# Request:
Reproduce the Nick Knight interview below word for word, from its title through its final sentence.

# Document extract:
——————————

Nick Knight


For the past forty years, photographer Nick Knight has been ‘bringing it’ to the music, art, and fashion scene, from his first photos capturing the original Skins to his rock ‘n’ roll roots to his launch of the visionary digital SHOWstudio in 2000, Knight has been at the forefront of modern culture. Kenneth Richard caught up with him on the set of his latest collaboration with mentorship program “Photography: Mastered with Nick Knight” to talk technology, teaching, and helping others take the next step.

Nick Knight

Kenneth Richard: Nice to catch up. You’ve been a vanguard for a while now, both in and out of fashion. Can you share how you got your start?
Nick Knight: How I got my start? Wow, that’s long ago. I went to art college and studied photography. Whilst at art college, I was involved with the Britain skinhead movement in the 1970s and I realized that there was no good book on skinheads so I wanted to create one. So I photographed the skinheads I was hanging around with, that was published, and I left art college with that as my dissertation and started working in the music business.

——————————

# Extracted records:
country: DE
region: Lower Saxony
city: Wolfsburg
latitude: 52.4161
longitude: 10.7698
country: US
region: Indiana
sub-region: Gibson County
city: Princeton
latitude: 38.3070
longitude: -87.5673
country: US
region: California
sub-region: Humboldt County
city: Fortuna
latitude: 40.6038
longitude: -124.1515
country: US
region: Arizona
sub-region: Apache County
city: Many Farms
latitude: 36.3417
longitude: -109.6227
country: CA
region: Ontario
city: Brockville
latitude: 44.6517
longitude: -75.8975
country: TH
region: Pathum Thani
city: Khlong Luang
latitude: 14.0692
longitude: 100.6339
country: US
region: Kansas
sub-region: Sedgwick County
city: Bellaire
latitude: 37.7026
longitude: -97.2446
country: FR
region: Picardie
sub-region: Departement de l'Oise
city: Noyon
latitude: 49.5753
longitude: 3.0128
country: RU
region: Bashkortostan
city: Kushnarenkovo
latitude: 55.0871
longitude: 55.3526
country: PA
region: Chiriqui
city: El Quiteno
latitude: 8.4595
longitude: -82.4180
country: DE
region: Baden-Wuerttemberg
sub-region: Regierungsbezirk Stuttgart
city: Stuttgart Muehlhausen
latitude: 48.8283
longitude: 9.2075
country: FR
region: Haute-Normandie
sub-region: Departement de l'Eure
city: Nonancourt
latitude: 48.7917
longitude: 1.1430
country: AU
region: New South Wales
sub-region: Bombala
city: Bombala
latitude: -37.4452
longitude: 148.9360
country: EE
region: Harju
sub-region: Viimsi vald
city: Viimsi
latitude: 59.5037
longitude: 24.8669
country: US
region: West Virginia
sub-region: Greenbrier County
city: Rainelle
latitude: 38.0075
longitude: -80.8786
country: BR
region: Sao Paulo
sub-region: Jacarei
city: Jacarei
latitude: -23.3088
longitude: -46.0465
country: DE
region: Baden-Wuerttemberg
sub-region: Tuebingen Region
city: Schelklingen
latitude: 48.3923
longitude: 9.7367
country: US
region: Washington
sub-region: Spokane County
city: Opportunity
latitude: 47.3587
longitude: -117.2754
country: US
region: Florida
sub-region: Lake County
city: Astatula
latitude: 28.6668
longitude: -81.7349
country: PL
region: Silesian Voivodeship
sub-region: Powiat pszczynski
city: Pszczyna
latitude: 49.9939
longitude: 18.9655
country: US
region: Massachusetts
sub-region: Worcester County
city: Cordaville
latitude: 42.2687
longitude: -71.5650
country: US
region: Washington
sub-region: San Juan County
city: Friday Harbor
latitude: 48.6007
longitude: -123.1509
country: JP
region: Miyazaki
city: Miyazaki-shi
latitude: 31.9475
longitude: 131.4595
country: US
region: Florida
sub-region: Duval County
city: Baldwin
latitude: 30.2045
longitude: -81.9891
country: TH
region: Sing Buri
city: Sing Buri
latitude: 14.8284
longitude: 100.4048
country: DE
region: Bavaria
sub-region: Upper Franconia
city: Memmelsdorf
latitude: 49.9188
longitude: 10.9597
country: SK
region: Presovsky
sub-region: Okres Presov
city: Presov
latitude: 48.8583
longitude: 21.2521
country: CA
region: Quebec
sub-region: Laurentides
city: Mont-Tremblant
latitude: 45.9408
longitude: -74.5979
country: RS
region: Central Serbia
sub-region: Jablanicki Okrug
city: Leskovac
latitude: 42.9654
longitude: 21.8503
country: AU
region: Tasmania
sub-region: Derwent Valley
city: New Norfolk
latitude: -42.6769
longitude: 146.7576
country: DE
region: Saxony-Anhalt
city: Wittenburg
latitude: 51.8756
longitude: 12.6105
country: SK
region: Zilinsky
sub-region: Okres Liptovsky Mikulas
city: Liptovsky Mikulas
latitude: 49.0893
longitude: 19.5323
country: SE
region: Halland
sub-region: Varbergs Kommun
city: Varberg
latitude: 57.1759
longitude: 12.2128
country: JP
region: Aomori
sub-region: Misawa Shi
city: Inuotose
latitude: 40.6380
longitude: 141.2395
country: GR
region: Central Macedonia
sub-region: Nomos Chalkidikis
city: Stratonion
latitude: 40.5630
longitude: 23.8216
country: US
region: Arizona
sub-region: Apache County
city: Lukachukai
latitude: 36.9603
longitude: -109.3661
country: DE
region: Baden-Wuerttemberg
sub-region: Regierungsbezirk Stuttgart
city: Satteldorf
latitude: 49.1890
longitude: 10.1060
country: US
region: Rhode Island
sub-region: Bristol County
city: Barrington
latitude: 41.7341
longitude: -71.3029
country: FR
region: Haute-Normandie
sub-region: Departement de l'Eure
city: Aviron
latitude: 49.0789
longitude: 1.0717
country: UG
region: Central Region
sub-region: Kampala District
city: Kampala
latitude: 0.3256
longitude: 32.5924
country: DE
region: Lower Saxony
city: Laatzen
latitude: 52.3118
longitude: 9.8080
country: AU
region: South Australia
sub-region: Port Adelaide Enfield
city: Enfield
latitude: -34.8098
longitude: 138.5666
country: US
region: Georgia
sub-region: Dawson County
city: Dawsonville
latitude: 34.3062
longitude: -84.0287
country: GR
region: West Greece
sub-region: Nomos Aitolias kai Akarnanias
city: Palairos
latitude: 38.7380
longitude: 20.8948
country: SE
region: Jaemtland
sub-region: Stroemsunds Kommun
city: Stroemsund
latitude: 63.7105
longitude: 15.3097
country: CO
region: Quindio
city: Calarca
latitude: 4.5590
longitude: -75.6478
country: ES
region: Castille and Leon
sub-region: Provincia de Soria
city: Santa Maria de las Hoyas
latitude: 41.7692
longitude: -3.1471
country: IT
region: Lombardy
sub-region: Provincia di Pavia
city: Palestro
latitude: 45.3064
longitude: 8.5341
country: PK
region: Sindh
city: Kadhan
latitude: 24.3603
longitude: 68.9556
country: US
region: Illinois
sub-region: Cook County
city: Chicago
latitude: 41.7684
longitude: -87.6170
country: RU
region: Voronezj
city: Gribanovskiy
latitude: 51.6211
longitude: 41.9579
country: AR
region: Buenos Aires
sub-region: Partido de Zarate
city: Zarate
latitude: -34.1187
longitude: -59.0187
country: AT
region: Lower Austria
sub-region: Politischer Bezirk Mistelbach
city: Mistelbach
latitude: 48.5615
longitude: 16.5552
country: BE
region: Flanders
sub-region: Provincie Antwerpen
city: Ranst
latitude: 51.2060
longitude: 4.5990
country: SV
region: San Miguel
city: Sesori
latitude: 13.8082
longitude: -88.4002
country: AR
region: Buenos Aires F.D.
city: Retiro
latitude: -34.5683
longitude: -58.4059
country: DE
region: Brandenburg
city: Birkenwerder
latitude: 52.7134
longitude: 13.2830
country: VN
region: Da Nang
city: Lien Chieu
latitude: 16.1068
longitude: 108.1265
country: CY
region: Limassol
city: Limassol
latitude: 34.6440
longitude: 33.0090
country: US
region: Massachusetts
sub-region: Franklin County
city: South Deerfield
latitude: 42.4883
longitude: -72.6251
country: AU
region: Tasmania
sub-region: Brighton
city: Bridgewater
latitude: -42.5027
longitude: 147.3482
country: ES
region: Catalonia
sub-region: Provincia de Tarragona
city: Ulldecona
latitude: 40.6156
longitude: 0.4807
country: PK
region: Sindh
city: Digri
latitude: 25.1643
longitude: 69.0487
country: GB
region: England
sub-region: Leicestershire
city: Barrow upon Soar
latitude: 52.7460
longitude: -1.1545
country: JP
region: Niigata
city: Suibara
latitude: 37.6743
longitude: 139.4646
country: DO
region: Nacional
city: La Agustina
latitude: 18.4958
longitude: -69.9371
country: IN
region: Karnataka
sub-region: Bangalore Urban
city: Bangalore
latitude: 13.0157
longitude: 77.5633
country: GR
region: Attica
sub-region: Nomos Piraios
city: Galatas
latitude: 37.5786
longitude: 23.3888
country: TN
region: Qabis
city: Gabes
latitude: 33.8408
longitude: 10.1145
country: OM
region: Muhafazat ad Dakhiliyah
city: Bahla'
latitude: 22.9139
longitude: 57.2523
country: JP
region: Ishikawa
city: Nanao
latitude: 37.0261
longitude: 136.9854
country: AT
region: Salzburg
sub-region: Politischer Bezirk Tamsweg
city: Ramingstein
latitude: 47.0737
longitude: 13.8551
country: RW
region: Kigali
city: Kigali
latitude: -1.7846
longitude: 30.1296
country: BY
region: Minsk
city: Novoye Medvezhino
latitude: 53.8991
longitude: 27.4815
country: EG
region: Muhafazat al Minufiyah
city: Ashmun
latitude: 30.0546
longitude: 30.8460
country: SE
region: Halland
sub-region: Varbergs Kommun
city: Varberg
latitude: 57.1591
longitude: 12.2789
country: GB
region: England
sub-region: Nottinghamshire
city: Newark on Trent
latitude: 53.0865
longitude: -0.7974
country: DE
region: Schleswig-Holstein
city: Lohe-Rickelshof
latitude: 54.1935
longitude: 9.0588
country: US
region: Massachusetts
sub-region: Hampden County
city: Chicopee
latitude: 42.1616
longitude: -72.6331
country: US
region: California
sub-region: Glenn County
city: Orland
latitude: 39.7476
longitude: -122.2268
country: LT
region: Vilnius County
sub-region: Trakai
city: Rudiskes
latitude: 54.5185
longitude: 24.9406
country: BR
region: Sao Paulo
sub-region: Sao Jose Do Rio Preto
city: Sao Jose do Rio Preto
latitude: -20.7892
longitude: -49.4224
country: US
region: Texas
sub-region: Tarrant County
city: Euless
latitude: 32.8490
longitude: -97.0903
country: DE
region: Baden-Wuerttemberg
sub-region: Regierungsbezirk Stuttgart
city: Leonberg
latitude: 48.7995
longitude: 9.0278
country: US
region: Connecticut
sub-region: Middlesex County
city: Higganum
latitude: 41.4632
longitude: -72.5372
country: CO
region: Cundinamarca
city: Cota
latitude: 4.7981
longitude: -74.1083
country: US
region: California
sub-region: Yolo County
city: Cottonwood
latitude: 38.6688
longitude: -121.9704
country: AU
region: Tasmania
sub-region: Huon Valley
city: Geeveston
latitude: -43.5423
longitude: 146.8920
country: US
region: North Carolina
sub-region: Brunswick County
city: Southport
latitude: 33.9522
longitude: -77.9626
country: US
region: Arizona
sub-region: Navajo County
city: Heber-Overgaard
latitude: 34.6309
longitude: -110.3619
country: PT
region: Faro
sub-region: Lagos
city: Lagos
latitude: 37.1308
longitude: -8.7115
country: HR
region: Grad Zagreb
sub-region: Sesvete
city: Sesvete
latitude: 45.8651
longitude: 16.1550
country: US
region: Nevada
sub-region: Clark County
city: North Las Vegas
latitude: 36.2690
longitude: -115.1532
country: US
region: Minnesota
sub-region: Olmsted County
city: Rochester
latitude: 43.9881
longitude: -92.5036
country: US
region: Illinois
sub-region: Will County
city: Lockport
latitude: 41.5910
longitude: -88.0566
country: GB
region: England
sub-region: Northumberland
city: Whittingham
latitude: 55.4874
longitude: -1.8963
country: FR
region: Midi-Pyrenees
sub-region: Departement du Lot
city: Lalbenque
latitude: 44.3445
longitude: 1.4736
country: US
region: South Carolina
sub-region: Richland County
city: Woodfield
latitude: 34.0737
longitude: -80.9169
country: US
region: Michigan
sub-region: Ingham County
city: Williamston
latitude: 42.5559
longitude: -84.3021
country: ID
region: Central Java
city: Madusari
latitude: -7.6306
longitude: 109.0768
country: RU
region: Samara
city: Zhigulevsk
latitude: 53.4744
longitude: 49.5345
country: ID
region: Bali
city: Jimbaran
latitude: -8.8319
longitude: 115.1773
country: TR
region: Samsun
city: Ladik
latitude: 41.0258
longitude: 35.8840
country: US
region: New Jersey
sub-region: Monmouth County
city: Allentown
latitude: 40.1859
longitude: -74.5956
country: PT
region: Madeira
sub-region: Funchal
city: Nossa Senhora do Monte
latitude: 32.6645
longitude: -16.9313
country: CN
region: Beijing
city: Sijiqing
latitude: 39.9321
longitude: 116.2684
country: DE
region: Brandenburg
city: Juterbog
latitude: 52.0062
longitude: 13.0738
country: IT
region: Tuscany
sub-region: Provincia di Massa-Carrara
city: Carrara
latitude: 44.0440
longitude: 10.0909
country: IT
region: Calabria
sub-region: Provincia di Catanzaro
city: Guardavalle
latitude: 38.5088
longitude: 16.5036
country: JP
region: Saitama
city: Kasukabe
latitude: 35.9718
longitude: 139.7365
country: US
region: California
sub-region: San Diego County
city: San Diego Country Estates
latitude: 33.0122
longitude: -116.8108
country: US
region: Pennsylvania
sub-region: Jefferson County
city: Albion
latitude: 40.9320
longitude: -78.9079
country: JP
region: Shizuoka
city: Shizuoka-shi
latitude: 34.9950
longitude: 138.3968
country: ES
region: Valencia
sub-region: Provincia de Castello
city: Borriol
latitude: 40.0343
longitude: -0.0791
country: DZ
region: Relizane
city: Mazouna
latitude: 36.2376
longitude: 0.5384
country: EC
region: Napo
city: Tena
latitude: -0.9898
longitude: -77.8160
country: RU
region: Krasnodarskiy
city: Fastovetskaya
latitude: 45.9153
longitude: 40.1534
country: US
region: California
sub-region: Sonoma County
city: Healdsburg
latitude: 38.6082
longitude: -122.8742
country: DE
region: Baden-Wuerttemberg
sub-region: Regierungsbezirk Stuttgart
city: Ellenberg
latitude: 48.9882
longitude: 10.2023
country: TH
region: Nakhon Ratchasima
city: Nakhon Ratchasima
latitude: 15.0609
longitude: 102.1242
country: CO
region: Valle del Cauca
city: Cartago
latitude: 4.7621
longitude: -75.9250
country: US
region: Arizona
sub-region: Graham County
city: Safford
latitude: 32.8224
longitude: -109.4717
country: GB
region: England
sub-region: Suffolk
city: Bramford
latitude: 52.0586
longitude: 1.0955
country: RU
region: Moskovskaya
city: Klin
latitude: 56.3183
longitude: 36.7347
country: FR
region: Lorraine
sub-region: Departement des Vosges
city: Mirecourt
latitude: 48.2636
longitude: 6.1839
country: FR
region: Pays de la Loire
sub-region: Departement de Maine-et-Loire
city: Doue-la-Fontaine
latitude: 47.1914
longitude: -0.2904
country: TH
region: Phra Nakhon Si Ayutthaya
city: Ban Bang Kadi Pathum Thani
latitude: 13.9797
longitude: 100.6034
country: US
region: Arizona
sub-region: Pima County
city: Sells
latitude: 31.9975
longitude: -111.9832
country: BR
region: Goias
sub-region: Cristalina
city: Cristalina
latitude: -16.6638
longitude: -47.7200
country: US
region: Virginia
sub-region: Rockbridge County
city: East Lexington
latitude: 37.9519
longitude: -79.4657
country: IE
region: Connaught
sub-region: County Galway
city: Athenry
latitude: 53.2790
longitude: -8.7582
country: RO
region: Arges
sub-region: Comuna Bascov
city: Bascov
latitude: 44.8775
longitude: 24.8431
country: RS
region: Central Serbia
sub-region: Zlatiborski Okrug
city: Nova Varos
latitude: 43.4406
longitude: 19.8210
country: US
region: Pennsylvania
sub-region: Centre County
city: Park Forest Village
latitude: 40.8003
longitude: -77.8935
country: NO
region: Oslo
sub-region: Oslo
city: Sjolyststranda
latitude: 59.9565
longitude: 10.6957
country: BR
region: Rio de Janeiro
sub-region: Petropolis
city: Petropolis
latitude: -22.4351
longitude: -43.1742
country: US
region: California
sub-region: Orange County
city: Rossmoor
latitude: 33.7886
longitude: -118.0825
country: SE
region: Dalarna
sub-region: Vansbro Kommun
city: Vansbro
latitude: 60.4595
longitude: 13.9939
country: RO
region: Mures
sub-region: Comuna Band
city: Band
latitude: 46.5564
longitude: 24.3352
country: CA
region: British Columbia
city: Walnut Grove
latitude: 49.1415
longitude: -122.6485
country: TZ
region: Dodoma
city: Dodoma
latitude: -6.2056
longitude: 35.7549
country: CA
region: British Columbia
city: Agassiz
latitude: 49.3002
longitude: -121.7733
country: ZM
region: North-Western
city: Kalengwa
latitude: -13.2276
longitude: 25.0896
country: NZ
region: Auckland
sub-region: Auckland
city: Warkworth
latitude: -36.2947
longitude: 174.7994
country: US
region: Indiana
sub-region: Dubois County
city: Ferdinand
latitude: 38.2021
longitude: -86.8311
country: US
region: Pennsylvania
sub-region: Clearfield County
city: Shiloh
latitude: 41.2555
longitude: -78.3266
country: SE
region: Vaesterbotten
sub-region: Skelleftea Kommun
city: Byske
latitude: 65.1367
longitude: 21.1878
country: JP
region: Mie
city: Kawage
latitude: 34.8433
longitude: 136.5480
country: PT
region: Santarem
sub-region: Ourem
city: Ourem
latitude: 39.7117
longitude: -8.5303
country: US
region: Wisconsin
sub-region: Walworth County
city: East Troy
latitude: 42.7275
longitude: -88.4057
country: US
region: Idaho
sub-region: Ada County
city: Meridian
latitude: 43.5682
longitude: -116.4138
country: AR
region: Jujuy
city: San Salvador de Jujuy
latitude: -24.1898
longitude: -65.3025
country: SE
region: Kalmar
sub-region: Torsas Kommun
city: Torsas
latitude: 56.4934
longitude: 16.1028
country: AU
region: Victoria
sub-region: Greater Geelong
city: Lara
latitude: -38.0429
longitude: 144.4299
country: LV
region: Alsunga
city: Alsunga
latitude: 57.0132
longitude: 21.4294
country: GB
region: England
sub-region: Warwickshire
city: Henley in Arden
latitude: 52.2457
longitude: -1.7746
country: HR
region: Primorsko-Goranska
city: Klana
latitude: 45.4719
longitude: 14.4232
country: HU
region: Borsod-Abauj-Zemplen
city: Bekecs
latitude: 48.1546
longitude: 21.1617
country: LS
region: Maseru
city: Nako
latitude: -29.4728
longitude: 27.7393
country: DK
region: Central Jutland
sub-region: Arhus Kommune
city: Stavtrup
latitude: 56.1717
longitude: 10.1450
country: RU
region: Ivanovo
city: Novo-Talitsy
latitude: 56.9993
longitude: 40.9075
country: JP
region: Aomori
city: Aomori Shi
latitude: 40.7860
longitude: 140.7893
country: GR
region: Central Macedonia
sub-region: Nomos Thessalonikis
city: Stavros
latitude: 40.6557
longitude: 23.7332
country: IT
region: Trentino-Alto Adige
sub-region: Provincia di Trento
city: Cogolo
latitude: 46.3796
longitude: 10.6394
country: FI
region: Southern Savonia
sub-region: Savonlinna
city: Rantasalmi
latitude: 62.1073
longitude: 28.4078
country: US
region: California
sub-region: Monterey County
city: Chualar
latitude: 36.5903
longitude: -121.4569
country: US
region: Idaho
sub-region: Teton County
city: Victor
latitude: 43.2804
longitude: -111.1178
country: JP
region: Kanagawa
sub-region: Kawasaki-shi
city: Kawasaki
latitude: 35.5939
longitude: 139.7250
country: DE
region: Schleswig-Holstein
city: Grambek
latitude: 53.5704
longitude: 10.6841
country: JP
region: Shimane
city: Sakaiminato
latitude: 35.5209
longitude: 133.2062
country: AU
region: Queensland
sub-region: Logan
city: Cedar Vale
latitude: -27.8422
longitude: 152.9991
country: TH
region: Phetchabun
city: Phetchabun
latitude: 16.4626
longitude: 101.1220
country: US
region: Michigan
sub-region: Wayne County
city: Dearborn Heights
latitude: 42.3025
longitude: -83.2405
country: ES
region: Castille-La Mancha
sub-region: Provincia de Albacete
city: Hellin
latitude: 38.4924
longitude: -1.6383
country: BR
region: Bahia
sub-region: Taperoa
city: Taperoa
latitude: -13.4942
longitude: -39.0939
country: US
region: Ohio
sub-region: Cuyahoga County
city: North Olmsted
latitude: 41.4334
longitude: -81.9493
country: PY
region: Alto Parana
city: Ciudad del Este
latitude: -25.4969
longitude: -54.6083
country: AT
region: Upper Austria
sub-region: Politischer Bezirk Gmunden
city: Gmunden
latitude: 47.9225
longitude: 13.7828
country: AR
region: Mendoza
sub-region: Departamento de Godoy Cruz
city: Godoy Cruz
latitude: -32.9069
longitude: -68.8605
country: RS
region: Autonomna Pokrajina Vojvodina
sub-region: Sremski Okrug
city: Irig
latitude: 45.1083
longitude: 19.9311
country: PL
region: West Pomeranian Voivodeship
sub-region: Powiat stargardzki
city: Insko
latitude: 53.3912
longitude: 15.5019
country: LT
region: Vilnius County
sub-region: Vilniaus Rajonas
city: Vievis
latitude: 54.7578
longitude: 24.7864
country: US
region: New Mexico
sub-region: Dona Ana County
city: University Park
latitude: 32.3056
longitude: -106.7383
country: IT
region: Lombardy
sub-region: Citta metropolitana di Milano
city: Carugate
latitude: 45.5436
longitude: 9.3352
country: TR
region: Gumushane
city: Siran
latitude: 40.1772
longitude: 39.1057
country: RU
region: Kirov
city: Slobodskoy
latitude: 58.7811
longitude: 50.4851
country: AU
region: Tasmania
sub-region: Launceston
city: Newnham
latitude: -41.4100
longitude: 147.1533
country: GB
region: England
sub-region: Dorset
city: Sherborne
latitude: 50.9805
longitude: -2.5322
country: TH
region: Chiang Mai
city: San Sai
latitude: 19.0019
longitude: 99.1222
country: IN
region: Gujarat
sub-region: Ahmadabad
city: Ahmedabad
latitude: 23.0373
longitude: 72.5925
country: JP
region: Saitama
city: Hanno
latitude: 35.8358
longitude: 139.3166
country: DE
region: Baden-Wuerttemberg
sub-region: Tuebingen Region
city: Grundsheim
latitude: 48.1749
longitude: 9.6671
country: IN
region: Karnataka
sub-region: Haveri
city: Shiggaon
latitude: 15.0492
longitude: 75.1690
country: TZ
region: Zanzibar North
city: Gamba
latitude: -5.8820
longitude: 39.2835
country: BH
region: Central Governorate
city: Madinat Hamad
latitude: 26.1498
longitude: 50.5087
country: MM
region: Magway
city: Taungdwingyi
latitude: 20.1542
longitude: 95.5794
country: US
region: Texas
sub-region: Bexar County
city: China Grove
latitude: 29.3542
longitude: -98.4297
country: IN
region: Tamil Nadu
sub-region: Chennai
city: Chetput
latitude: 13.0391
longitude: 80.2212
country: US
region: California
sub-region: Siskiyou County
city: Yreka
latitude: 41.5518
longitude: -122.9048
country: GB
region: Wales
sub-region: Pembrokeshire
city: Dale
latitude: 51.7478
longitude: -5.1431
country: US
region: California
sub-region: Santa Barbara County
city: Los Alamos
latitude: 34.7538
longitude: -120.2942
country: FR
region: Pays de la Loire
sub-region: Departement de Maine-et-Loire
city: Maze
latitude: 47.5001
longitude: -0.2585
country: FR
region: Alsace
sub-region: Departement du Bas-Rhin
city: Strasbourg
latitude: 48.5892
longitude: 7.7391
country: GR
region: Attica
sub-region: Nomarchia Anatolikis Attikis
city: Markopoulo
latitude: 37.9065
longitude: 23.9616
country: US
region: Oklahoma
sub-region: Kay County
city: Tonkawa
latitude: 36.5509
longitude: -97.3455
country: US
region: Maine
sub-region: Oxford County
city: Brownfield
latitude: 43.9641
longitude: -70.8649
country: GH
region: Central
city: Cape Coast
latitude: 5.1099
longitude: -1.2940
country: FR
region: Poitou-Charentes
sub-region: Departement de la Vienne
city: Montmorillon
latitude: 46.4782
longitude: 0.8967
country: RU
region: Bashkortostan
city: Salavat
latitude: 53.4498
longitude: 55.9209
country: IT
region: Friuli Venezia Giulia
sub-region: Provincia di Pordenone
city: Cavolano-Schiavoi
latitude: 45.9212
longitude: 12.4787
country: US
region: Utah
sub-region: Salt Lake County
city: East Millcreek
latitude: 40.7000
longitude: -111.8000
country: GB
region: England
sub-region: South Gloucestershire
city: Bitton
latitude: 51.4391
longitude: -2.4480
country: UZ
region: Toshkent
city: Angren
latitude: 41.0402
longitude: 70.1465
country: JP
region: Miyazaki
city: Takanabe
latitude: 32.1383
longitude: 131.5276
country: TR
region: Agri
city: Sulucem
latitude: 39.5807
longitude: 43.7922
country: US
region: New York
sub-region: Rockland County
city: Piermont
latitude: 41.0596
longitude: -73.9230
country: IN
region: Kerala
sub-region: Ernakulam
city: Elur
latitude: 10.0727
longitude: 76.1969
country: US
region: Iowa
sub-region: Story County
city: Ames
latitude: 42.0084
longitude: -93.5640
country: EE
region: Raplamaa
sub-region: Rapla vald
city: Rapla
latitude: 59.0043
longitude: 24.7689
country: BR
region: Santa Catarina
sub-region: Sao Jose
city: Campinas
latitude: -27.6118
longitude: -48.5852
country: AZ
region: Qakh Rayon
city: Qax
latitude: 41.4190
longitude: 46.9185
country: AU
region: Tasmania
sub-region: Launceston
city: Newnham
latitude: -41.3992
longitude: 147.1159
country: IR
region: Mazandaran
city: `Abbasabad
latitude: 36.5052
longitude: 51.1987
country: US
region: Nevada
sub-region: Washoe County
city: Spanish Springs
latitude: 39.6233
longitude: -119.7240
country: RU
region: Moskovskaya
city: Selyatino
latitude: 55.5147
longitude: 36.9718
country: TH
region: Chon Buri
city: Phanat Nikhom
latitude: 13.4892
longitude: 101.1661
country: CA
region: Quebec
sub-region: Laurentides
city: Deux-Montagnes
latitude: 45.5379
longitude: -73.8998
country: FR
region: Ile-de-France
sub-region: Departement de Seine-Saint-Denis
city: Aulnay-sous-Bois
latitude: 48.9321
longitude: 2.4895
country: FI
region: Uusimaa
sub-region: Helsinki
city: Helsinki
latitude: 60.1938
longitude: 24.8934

——————————

# Response:
Nick Knight


For the past forty years, photographer Nick Knight has been ‘bringing it’ to the music, art, and fashion scene, from his first photos capturing the original Skins to his rock ‘n’ roll roots to his launch of the visionary digital SHOWstudio in 2000, Knight has been at the forefront of modern culture. Kenneth Richard caught up with him on the set of his latest collaboration with mentorship program “Photography: Mastered with Nick Knight” to talk technology, teaching, and helping others take the next step.

Nick Knight

Kenneth Richard: Nice to catch up. You’ve been a vanguard for a while now, both in and out of fashion. Can you share how you got your start?
Nick Knight: How I got my start? Wow, that’s long ago. I went to art college and studied photography. Whilst at art college, I was involved with the Britain skinhead movement in the 1970s and I realized that there was no good book on skinheads so I wanted to create one. So I photographed the skinheads I was hanging around with, that was published, and I left art college with that as my dissertation and started working in the music business.